═════ Extract to read

By introducing a video camera as just another element among people, the recordings trace a serpentine path toward what years later would become the demand for self-design in the face of a hypermediatized world.
In this way, driven by the acceleration of technology but removed from its instantaneity, Bruzzone’s initiative seems to take its impulse from the very sociability in which he is immersed. His obsession with “preserving what is happening” (preservar lo que está ocurriendo), as he once noted, arose in part from hearing Pablo Suárez talk incessantly about what had happened in the arts in previous decades. However, when Bruzzone inquired about specific works or events, he found that there was nothing, no record. 14 The first recorded video, where the project seems to begin, takes place in the house of artists Pablo Suárez and Miguel Harte, which is, according to Bruzzone, the “most convenient” place, and which he describes as follows: “Suárez’s house, Harte’s house, Suárez’s works, Harte’s works, things all mixed together in Suárez and Harte’s workshop” 15 This initial moment, close and intimate, reveals the aforementioned fundamental affective social environment in the formation of Bruzzone’s collection. However, the audiovisual project expanded, reaching wider circles beyond those in his collection 16 and searching for narrations from artists who had longer careers in the Argentine art scene.

══════════
═════ Dataset rows

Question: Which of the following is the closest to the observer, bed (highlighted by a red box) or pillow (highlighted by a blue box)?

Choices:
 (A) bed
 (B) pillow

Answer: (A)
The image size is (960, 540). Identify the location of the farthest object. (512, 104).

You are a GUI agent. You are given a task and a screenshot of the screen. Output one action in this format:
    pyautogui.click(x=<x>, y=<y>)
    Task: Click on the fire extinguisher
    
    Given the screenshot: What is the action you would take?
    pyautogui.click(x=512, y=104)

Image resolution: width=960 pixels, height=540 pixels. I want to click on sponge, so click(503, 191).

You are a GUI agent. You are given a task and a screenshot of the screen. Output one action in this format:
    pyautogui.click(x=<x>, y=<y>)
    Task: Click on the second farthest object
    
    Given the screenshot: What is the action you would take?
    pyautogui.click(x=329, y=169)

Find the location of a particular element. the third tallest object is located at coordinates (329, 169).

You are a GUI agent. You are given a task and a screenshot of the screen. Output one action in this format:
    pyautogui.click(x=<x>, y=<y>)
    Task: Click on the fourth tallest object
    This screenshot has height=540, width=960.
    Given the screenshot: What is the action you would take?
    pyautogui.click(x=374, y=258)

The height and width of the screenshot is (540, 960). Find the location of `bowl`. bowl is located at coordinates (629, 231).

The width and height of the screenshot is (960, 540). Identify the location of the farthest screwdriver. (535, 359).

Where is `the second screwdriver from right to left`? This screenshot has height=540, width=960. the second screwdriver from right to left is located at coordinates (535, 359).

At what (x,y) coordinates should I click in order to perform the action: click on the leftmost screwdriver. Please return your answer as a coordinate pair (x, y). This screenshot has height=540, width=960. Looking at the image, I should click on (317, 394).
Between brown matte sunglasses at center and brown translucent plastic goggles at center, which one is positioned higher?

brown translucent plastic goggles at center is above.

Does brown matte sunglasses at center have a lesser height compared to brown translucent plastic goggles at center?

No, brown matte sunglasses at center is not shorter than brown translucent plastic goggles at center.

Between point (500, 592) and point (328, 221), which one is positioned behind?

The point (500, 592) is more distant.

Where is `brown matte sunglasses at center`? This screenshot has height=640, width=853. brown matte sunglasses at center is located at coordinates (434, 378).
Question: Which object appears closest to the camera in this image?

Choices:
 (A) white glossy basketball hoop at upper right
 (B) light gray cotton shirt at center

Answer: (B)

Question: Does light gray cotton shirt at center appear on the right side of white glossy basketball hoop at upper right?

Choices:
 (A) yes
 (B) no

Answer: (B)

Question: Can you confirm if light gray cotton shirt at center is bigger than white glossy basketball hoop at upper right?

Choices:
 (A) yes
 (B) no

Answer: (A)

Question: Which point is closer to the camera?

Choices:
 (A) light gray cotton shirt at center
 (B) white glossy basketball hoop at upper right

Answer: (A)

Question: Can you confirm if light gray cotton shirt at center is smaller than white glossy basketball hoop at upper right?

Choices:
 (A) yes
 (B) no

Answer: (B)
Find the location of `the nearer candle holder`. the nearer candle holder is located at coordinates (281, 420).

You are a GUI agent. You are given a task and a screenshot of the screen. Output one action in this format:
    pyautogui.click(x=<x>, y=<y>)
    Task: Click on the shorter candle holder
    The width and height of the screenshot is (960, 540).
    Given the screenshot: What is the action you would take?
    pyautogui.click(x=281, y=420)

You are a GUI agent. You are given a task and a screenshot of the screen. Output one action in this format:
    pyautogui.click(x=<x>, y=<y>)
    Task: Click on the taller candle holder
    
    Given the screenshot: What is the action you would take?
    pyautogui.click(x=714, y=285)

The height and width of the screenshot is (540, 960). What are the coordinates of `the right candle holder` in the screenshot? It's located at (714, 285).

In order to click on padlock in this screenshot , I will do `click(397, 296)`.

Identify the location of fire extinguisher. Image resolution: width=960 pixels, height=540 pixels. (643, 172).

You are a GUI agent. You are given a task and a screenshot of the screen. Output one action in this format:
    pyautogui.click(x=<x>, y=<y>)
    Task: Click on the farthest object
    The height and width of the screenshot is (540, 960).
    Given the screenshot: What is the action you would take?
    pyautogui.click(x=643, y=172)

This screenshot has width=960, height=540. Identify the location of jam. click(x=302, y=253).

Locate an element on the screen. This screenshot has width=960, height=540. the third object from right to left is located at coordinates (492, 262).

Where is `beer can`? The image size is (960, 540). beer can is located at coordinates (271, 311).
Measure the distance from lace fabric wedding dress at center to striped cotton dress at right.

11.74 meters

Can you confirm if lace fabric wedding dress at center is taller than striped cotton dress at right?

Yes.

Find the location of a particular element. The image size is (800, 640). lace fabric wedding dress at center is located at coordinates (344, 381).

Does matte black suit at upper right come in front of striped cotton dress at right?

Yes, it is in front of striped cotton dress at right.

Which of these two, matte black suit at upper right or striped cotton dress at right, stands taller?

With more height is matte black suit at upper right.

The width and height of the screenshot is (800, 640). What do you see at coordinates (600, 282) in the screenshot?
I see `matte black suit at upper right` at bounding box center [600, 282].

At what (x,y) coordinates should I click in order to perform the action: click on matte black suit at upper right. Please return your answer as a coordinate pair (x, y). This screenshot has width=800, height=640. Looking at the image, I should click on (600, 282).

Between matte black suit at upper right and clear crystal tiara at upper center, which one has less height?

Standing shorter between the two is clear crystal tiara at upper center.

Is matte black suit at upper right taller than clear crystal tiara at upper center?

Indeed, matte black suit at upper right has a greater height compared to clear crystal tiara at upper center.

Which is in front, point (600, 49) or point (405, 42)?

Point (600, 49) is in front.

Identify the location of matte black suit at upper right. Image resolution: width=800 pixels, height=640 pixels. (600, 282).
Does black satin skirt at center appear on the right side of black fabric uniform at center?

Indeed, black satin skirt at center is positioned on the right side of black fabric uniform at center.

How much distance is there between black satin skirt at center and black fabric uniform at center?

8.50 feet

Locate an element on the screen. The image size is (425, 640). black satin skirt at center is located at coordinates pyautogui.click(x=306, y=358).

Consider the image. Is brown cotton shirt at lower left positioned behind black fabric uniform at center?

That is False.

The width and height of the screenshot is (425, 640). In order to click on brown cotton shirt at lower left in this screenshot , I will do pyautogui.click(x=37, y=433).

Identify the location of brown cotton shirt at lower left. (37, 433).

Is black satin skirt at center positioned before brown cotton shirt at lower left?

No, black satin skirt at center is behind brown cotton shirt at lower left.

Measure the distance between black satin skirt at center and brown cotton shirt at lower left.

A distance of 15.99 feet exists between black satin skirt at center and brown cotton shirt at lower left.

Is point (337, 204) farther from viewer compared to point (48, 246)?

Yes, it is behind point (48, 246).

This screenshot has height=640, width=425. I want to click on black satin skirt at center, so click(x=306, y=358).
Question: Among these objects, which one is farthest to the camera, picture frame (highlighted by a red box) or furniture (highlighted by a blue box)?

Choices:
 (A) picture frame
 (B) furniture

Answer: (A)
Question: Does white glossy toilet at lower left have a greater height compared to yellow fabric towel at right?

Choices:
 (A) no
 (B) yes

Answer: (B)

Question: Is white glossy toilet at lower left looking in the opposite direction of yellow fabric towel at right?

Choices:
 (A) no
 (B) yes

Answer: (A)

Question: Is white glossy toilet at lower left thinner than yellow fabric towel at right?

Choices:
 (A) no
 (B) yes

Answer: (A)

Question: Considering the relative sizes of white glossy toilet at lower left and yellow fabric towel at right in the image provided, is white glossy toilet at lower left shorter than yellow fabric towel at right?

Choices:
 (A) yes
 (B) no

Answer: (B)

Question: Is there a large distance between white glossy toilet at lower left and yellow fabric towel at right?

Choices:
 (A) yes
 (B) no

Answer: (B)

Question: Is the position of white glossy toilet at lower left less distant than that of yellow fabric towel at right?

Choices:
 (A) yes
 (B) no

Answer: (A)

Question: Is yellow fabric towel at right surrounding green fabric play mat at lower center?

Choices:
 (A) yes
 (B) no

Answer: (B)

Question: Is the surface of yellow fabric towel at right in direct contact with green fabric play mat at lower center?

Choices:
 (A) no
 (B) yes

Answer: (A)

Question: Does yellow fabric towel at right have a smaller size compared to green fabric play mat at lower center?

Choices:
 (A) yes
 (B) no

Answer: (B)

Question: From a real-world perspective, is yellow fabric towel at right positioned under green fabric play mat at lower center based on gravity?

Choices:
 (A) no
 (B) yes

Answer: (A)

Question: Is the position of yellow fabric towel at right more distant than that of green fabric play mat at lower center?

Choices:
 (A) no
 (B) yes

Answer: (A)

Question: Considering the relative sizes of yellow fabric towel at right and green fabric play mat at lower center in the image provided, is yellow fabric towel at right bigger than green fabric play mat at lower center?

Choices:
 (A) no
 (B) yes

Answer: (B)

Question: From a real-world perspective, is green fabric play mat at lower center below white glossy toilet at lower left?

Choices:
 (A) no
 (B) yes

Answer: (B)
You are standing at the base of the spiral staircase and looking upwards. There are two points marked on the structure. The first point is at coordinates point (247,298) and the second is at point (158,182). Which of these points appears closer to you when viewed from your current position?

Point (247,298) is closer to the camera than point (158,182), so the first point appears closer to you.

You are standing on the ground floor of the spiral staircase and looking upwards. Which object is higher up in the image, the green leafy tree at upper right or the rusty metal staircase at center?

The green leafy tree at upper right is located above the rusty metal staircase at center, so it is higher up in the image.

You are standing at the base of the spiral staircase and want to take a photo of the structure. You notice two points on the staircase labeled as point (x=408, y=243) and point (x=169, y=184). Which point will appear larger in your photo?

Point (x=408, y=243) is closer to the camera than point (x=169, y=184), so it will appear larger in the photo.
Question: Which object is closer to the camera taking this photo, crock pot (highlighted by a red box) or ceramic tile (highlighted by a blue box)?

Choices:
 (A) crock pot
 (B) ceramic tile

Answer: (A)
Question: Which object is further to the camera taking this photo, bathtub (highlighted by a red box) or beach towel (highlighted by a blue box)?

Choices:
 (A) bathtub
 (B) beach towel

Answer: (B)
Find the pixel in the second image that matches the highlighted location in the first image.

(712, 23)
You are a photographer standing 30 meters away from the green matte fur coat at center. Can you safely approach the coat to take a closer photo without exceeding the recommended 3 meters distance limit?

══════════

From the passage above on Bruzzone's video recordings, reproduce word for word the stretch from "By introducing a" through "a hypermediatized world.".

## The result
By introducing a video camera as just another element among people, the recordings trace a serpentine path toward what years later would become the demand for self-design in the face of a hypermediatized world.